*** Opening GIVEN DATA ***
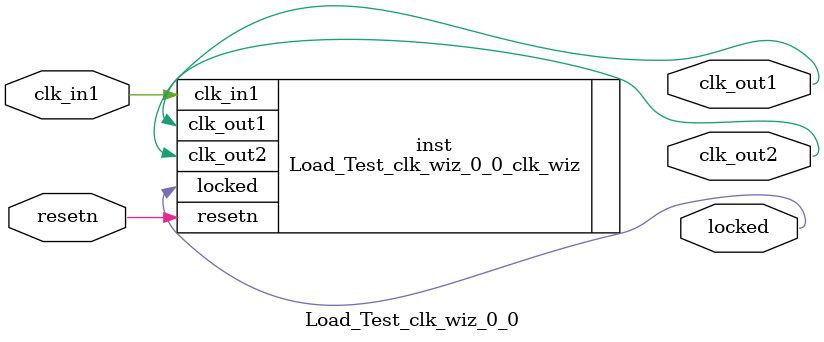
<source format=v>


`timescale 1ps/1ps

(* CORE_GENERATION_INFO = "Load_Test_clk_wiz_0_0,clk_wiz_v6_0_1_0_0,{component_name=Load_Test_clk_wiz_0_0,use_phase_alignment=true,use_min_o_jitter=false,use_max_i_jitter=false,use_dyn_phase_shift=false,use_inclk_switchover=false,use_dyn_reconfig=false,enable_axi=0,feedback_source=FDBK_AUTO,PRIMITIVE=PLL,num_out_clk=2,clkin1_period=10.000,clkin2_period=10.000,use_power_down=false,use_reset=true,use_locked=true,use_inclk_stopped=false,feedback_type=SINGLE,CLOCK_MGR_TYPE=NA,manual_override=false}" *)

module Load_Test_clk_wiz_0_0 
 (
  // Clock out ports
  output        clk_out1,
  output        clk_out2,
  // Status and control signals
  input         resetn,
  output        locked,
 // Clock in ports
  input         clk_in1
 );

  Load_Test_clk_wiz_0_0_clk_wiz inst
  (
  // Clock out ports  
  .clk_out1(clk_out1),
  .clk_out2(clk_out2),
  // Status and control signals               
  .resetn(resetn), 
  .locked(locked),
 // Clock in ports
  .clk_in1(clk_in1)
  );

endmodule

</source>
*** Closing GIVEN DATA ***
*** Opening GIVEN DATA ***
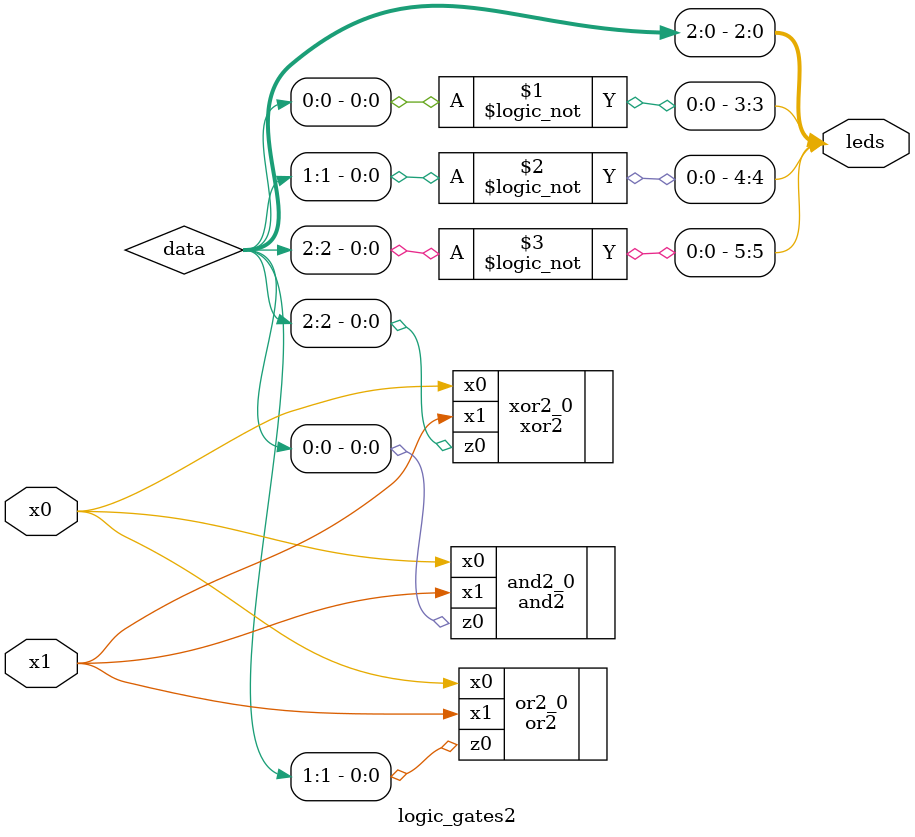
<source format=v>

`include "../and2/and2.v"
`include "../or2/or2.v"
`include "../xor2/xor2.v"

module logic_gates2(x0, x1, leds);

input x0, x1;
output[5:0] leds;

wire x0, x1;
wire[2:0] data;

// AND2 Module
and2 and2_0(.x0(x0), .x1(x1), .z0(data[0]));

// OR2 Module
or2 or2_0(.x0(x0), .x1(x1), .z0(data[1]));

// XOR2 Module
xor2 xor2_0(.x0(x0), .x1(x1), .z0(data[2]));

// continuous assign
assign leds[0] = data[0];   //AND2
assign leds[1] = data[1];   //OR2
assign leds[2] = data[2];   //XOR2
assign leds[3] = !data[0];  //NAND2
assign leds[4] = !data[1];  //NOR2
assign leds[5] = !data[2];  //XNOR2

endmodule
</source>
*** Closing GIVEN DATA ***
*** Opening GIVEN DATA ***
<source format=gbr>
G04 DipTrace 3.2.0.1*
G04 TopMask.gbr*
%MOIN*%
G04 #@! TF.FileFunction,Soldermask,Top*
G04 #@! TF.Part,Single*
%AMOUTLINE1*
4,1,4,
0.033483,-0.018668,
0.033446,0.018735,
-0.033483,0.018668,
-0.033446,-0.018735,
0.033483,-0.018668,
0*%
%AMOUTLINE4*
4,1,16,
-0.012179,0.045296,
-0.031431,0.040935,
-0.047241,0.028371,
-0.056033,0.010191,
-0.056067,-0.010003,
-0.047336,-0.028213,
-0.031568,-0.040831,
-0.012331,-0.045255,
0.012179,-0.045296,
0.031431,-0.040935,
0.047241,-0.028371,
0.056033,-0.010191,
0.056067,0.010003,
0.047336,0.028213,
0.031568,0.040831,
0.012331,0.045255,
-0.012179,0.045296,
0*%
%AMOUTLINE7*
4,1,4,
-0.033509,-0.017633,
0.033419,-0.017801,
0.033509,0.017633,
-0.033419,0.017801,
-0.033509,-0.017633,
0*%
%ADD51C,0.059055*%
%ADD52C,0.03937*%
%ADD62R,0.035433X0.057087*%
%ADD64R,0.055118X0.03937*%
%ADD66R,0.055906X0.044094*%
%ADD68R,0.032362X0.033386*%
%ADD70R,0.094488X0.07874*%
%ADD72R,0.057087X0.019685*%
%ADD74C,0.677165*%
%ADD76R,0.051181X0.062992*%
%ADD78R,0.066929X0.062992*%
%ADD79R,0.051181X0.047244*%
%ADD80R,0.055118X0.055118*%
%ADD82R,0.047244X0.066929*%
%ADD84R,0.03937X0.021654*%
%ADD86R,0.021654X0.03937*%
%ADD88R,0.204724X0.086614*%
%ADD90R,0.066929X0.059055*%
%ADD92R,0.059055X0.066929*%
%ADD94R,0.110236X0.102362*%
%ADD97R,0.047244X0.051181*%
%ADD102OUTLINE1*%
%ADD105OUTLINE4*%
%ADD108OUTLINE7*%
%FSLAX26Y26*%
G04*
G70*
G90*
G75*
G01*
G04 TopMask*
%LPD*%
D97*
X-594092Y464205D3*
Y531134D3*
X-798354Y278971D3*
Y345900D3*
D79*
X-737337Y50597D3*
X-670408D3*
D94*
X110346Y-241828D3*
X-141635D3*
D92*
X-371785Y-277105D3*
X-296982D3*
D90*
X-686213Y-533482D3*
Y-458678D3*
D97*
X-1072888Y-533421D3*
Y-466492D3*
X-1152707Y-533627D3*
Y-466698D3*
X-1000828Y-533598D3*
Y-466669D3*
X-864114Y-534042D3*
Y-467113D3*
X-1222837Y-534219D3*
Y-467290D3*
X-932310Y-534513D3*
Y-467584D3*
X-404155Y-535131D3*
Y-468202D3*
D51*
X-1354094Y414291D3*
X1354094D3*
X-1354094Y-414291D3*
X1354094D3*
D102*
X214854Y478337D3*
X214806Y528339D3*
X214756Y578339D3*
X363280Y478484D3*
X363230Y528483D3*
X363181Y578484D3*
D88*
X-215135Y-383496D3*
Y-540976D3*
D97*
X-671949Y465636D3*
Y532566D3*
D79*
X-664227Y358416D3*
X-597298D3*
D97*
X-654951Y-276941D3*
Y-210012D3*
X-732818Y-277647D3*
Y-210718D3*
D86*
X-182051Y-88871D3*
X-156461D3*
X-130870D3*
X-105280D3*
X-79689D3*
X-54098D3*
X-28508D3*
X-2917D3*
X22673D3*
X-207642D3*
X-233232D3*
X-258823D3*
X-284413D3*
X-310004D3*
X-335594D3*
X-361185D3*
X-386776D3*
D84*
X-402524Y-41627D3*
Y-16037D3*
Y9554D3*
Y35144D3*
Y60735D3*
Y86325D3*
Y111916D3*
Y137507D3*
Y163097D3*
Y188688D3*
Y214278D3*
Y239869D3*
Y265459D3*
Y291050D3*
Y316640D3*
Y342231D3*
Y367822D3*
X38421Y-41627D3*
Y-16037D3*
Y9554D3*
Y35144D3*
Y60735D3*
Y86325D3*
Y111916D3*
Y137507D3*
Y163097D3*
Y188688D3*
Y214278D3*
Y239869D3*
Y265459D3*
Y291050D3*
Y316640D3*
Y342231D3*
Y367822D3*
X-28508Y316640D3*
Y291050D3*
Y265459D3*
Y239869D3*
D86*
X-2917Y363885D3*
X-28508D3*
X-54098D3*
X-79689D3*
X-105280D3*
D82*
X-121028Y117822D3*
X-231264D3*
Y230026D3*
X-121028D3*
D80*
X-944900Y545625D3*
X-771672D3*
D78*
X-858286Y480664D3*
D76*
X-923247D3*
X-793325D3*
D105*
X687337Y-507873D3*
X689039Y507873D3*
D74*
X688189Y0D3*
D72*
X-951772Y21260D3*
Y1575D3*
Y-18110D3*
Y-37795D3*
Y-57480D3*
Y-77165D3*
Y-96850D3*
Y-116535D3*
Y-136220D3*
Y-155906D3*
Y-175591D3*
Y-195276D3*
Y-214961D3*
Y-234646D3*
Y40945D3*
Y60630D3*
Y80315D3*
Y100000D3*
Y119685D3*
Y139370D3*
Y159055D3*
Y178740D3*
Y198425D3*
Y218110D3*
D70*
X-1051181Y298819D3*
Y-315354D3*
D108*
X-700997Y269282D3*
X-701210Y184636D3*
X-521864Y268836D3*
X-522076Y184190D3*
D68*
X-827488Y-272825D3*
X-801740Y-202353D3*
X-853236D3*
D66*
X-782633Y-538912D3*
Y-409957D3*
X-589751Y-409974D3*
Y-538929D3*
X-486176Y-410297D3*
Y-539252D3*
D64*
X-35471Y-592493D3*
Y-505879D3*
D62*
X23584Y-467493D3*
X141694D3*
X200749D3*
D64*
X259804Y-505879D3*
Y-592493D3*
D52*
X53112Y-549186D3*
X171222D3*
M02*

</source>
*** Closing GIVEN DATA ***
→ EXERCISE
For the listing above, say how many lines hold the word "include". Nothing but the number is needed.

→ RESPONSE BOX
3